James B. Francis, CFA
Chief Research Officer, CRB Monitor

Cannabis-linked Equity Performance

Source: CRB Monitor, Sentieo, Nasdaq

Cannabis Index Returns

The Nasdaq CRB Monitor Global Cannabis Index (HERBAL), is a mix of Pure Play Tier 1 and Tier 2 cannabis related equities, weighted by both investability and strength of theme (SOT). A full description of HERBAL’s strengths and benefits can be found here: Introducing: The Nasdaq CRB Monitor Global Cannabis Index.

 

The HERBAL index gave back some of its positive performance in November 2022, posting a -6.4% return. HERBAL outperformed its most similar competitor in the thematic space, the Global X Cannabis ETF (Nasdaq: POTX) (-7.6%). Similar to HERBAL, POTX is a pure play cannabis ETF and any deviations from the return of the HERBAL index will generally be due to security weightings. HERBAL underperformed the ETFMG Alternative Harvest ETF (NYSE Arca: MJ) (+3.6%) and the Advisorshares Pure US Cannabis ETF (NYSE: MSOS) (+7.1%). MJ’s performance is likely to deviate from HERBAL’s due to a significant percentage of non-Pure Play cannabis holdings, particularly tobacco stocks with either very small or even no cannabis exposure at all. MSOS’s performance can deviate from HERBAL as well, largely due to its holdings of CRBs with US Marijuana touch-points, which dominate that fund’s CRB exposure. [MJ, POTX and HERBAL cannot hold any securities with direct US touch points.]

 

The CRB Monitor equally-weighted basket of Pure Play Tier 1 CRBs with $500mm+ market cap had its second positive month in a row, posting a +4.1% return in November 2022. Looking at the table below, we see that Tier 1 Pure Play CRBs were mixed but we saw some impressive returns from the largest companies, particularly those in the MSO group.
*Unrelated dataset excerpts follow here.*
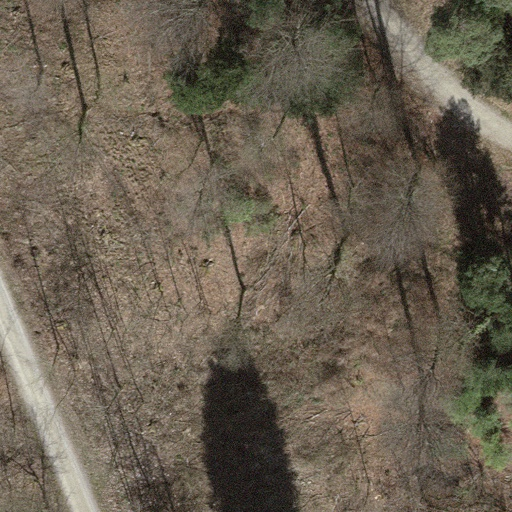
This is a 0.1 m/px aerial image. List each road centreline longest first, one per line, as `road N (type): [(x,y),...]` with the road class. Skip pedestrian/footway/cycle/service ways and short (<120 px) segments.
road 1 (track): [(0,301),(87,511)]
road 2 (track): [(372,0),(455,98),(511,137)]
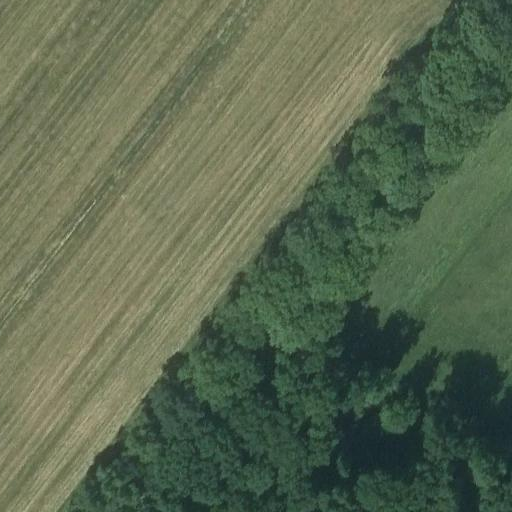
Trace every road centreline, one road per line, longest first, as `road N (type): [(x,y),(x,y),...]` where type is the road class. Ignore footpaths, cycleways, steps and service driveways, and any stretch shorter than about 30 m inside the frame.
road 1 (track): [(112,511),(504,0)]
road 2 (track): [(258,322),(511,503)]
We’ll take a closer look below.

 

The CRB Monitor equally-weighted basket of Tier 2 CRBs with $150mm+ market cap slightly outperformed the Tier 1 CRB basket in November, posting a positive 4.6% return. As a reminder, we expect Pure Play Tier 1 and Tier 2 CRBs to display high correlation (~0.8) in the long term; however, their respective performance has a tendency to diverge in the short term. This can be due to (among other factors) the lag from the impact (positive or negative) of market forces that affect their sources of revenue that are derived from the Tier 1 group.

 

Tier 1 Pure Play CRBs w/Mkt Cap Over $500mm – November 2022 Returns
Source: CRB Monitor, Sentieo

CRB Monitor Tier 1

The positive return (+4.1%) of the Tier 1 basket was attributable to CRB’s in the MSO group, which continued on its upward trajectory from October (October featured mostly double-digit positive returns across the board). MSOs were still riding high from President Joe Biden’s October announcement regarding his intent to pardon and vacate the sentences of those who were previously convicted of cannabis possession-related offenses.

 

Curaleaf Holdings, Inc. (CSE: CURA) (+22.2%), Trulieve Cannabis Corp. (CSE: TRUL) (+10.6%), TerrAscend Corp. (CSE: TER) (+14.3%), and Green Thumb Industries Inc. (CSE: GTII) (+9.3%) once again surged, apparently from the tailwinds generated by the Biden announcement and perhaps with a small spark from a few states that had positive legalization results from the November 9th elections. Columbia Care Inc. (CSE: CCHW) (+2.7%) closed ahead but generally in line with its future parent company Cresco Labs Inc. (CSE: CL) (+0.7%). Verano Holdings Corp. (CSE: VRNO) (-5.0%) had been on a somewhat upward trajectory since Q3 but apparently investors cooled off to the rapidly-growing MSO in November.

 

It is notable that this was also an optimistic month for US equities, as investors responded positively to data showing inflation had somewhat subsided combined with expectations that we are out of the inflationary woods and headed for relative tranquility, due to ongoing Fed tightening.

 

Conversely, Tier 1 Canadian CRBs (no US touch-points) such as Tilray Brands, Inc. (Nasdaq: TLRY) (-4.9%), Canopy Growth Corporation (TSX: WEED) (-4.5%), Cronos Group Inc. (TSX: CRON) (-8.6%), and Sundial Growers, now called SNDL, Inc.(Nasdaq: SNDL) (-10.2%) had an across-the-board reversal in November. It is possible that investors are seeing that the growth of the Canadian cannabis market is “maxed out” (see our October 2022 securities newsletter for additional commentary on US vs. Canadian CRB revenue).

 

It’s clear that any steps toward US legalization will have a positive impact on the industry not only here, but globally. That is because US legalization suggests that Canadian (and other) operators would presumably be legally cleared to transact with MSO’s and even acquire US-based CRBs. Stay tuned!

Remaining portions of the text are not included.